In Catalonia, fire has two dramatically different public faces. On one side stands the correfoc, a beloved tradition dating back to medieval times where dancers dressed as devils carry spinning, sparking fireworks through crowded streets. These “fire-runs” represent a collective reclamation of public space through joyful cultural celebration, embodying community strength and Catalan identity. On the other side, stand police charges against protesters, where tear gas canisters, flash grenades, and rubber bullets transform public squares into zones of state-enforced order that tend to end up with garbage containers in flames. Here, fire becomes not a symbol of communal joy but a tool of control and suppression, and in the last 5 years Catalonia has seen a lot of examples of this use of force from the government.
Through this project, we’re exploring how algorithms flatten complex realities into simplistic clean-cut binary categories, safe/dangerous, orderly/chaotic, permitted/prohibited.
A correfoc dancer and a protester fleeing tear gas may generate identical heat signatures and movement patterns to an algorithm, but the gulf between these experiences could not be wider, one celebrates cultural identity while the other fights for rights. The deeper threat here isn’t just technical misclassification, it’s cultural submission disguised as protection. As correfocs once danced defiantly against Franco’s bans, we must now refuse their being domesticated by algorithms. This time, it is not against laws that one has to resist, but against software – silent flags of permission formulated in the bureaucratised language of safety.
To modern surveillance algorithms, profoundly different scenarios register as identical: chaotic crowds, heat signatures, unpredictable movements, and bright flashes against the night. The algorithm, blind to context, sees only potential disruption – a threat to be managed. This algorithmic blindness isn’t accidental but structural.

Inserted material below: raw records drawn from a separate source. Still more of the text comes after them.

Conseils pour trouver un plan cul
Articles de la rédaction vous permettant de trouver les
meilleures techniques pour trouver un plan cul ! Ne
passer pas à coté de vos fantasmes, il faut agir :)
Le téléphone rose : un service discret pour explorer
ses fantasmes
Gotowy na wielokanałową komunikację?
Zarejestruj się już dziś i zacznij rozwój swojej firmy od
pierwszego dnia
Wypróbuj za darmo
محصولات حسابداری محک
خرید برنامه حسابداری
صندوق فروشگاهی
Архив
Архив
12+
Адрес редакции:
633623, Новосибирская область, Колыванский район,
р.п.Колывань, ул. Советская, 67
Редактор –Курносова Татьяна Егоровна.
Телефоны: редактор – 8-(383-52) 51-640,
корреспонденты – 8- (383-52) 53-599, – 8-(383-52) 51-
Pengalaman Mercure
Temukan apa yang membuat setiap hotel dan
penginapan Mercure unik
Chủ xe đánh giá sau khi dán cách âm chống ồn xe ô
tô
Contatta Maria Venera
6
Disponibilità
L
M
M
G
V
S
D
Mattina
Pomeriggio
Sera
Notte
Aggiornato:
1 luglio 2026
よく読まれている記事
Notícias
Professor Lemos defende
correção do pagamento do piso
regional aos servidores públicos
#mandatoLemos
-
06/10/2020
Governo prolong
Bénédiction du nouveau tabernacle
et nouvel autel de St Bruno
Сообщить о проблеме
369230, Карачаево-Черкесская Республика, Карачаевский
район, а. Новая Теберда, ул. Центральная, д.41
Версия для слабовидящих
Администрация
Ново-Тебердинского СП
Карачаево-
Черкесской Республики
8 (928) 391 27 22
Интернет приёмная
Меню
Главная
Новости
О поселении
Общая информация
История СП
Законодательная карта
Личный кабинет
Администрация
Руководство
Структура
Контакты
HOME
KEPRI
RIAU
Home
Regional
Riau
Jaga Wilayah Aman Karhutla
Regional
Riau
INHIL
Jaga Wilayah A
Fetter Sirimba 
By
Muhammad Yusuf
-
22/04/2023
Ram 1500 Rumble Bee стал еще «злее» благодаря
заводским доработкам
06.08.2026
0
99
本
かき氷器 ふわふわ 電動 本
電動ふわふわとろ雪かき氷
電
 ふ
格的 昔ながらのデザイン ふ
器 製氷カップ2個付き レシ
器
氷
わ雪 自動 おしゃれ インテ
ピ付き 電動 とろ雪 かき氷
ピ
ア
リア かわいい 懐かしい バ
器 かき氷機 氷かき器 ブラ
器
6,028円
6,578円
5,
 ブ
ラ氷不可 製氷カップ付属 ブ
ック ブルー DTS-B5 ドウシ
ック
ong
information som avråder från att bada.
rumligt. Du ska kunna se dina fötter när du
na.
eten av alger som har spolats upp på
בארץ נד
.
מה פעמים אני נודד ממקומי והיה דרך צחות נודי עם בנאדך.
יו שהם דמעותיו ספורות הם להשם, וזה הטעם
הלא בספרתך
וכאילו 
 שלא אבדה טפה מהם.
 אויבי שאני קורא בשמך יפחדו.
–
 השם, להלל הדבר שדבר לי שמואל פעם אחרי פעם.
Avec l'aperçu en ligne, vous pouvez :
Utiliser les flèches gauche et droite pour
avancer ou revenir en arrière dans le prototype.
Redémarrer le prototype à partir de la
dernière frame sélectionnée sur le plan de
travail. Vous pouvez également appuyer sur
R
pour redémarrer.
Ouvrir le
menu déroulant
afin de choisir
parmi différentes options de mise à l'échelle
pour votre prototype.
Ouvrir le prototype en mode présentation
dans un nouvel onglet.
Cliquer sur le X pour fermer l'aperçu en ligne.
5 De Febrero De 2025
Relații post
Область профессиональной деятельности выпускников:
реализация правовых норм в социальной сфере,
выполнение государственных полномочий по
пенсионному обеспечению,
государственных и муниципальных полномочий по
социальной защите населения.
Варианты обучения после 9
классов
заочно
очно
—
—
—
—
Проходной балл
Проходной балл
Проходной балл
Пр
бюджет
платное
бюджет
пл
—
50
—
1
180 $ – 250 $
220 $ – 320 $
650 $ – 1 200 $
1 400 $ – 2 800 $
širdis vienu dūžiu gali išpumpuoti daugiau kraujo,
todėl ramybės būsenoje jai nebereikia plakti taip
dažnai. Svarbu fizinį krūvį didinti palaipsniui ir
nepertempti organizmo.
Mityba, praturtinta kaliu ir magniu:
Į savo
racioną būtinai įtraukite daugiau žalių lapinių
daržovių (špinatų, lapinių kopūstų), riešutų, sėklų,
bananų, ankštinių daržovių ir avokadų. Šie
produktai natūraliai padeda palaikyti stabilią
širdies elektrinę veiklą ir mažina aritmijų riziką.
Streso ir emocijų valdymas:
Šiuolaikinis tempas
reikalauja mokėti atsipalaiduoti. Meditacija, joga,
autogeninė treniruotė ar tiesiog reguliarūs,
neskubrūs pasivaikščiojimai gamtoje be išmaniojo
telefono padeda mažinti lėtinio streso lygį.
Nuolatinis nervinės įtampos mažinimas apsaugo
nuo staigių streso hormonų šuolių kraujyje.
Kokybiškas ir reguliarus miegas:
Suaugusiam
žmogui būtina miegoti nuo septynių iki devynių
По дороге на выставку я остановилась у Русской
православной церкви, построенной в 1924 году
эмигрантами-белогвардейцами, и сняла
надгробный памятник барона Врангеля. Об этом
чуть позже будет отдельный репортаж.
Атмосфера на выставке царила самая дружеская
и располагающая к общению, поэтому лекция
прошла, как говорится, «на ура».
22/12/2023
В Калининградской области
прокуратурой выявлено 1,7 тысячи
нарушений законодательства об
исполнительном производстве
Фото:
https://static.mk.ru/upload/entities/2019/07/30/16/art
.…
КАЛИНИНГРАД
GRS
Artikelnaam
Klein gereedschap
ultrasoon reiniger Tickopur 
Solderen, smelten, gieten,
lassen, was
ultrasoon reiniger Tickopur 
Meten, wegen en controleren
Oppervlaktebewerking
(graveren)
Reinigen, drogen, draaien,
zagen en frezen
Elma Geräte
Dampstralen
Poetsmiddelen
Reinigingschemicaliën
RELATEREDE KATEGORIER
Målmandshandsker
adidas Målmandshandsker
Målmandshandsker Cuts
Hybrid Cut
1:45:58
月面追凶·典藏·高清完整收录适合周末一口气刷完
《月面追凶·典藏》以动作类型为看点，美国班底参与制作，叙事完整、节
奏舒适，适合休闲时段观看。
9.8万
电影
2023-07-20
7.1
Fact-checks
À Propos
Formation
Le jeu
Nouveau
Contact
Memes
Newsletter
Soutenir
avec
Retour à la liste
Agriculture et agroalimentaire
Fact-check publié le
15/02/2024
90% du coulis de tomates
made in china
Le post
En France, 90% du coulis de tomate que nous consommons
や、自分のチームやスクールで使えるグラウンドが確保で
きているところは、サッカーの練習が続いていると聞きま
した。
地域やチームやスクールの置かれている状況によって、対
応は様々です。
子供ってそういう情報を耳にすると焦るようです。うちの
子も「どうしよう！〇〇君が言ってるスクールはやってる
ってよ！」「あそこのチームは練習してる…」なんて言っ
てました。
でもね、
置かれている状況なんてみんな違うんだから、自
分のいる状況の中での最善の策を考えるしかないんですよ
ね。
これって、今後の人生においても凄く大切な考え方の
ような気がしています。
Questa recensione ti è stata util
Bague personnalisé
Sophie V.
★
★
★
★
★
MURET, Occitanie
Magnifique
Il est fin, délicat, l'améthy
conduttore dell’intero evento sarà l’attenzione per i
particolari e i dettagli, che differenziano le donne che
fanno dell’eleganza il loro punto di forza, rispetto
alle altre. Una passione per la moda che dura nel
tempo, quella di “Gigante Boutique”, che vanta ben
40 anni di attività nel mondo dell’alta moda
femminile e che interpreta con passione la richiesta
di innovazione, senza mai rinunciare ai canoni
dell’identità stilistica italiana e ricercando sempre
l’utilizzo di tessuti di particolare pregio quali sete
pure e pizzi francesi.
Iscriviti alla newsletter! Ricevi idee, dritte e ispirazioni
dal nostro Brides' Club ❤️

Developed within Silicon Valley’s monocultural framework and trained on Western datasets, these systems impose a binary worldview that sees order and chaos as opposing forces rather than interconnected elements of social expression. Trained on datasets that prioritise simple perspectives and binary categorisations, they may work well on targeting factory optimisation but terribly at grasping these nuances. The projection installation highlights this by simulating algorithmic readings over authentic footage: “ERROR: 98% match — Riot detected (confidence: 0.92)” flashes over scenes of correfoc participants, while identical confidence scores appear over footage of police charges.